Document text
· · ·

Phoebus Aaron Theodore Levene, M.D. (25 February 1869 – 6 September 1940) was an American biochemist who studied the structure and function of nucleic acids. He characterized the different forms of nucleic acid, DNA from RNA, and found that DNA contained adenine, guanine, thymine, cytosine, deoxyribose, and a phosphate group.
He was born into a Litvak (Lithuanian Jewish) family as Fishel Rostropovich Levin in the town of Žagarė in Lithuania, then part of the Russian Empire, but grew up in St. Petersburg. There he studied medicine at the Imperial Military Medical Academy (M.D., 1891) and developed an interest in biochemistry. In 1893, because of anti-Semitic pogroms, he and his family emigrated to the United States and he practiced medicine in New York City.

· · ·

Information supplied
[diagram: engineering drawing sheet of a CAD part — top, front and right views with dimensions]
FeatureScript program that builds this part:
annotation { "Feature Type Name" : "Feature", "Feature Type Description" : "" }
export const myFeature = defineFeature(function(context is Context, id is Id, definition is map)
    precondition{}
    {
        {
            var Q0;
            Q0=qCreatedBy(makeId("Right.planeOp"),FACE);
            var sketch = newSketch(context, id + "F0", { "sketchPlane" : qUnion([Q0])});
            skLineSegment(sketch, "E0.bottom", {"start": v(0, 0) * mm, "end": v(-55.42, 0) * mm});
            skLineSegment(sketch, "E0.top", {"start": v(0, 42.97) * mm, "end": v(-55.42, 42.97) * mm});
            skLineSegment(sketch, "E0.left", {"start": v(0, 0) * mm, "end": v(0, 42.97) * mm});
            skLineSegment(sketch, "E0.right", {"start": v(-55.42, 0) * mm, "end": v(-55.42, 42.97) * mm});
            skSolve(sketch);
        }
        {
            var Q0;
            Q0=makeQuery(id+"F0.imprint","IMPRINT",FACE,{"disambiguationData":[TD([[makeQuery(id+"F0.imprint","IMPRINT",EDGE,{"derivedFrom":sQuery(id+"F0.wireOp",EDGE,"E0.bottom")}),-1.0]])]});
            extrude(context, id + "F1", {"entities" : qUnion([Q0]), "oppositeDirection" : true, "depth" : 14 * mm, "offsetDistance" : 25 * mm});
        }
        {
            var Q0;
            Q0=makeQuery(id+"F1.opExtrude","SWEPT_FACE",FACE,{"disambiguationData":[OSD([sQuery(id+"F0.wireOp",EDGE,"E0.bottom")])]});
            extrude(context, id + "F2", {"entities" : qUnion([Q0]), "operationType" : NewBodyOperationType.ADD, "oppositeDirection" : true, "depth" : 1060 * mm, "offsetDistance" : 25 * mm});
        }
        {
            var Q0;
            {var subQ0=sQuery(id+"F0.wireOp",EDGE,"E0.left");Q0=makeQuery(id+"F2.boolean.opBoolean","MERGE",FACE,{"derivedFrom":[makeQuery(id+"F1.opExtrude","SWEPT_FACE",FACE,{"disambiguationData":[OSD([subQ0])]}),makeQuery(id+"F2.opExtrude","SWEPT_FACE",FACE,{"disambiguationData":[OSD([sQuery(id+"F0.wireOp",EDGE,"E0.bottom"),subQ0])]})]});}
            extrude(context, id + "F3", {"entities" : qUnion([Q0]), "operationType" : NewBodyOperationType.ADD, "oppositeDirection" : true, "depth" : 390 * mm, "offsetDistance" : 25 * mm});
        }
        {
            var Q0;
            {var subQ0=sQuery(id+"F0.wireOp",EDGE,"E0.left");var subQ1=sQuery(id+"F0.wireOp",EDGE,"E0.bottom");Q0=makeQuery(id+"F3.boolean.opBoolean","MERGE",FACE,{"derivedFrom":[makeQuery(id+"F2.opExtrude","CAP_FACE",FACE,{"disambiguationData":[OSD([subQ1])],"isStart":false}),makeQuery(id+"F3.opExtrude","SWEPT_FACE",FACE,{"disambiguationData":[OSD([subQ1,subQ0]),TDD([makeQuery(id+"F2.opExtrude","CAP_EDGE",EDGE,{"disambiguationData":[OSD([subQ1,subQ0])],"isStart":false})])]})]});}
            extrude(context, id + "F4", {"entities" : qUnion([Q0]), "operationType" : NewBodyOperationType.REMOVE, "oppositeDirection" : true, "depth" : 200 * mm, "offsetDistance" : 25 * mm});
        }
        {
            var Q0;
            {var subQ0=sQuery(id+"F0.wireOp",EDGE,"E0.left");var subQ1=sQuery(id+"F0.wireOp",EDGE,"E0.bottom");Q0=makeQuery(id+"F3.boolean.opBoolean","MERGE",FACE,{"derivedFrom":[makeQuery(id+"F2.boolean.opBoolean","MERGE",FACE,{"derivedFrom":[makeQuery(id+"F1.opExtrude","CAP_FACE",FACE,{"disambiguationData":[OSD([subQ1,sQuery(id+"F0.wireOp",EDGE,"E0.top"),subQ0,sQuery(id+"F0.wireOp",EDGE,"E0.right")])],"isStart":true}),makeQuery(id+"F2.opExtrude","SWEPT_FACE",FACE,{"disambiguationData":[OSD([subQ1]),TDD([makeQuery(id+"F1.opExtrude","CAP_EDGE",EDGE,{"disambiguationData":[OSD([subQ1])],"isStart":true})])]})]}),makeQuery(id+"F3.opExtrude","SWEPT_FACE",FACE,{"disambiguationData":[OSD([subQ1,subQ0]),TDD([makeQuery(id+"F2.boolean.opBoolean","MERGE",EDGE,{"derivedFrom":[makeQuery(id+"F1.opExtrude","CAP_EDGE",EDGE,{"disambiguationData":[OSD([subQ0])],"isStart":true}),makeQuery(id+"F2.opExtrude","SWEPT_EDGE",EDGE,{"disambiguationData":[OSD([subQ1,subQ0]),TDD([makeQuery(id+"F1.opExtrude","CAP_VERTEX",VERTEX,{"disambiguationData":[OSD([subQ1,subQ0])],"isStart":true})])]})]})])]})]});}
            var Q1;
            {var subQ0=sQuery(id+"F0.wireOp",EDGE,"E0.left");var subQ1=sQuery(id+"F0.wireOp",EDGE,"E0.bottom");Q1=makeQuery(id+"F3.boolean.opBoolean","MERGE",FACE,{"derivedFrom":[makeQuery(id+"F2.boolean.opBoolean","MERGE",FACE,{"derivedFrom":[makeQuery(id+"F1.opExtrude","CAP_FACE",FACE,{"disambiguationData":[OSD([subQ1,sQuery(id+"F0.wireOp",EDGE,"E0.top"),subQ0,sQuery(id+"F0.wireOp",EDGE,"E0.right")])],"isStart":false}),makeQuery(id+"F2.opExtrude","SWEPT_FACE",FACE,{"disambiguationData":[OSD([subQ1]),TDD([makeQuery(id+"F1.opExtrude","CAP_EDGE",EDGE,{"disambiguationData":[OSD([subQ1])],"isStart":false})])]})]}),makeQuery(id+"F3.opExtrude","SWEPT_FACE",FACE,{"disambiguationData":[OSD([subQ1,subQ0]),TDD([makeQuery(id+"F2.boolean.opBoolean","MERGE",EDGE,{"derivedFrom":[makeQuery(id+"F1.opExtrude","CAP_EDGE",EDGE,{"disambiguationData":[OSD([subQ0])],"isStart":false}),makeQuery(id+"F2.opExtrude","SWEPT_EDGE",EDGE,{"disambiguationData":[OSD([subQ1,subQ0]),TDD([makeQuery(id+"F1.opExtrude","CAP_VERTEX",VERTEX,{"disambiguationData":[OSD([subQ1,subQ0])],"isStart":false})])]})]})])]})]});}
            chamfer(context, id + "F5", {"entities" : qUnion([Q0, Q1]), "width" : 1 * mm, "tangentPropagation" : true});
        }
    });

· · ·

Work to complete
(a) Would you repeat, word for word, everything in the Levene biography from "Phoebus Aaron Theodore" down to "New York City."?
(b) From the Levene biography:
(i) In what year did he receive his M.D.?
(ii) Which sugar did he find in DNA?
(iii) In which city did he practice medicine after emigrating?

Answers in order
(a)
Phoebus Aaron Theodore Levene, M.D. (25 February 1869 – 6 September 1940) was an American biochemist who studied the structure and function of nucleic acids. He characterized the different forms of nucleic acid, DNA from RNA, and found that DNA contained adenine, guanine, thymine, cytosine, deoxyribose, and a phosphate group.
He was born into a Litvak (Lithuanian Jewish) family as Fishel Rostropovich Levin in the town of Žagarė in Lithuania, then part of the Russian Empire, but grew up in St. Petersburg. There he studied medicine at the Imperial Military Medical Academy (M.D., 1891) and developed an interest in biochemistry. In 1893, because of anti-Semitic pogroms, he and his family emigrated to the United States and he practiced medicine in New York City.

(b)
(i) 1891
(ii) Deoxyribose
(iii) New York City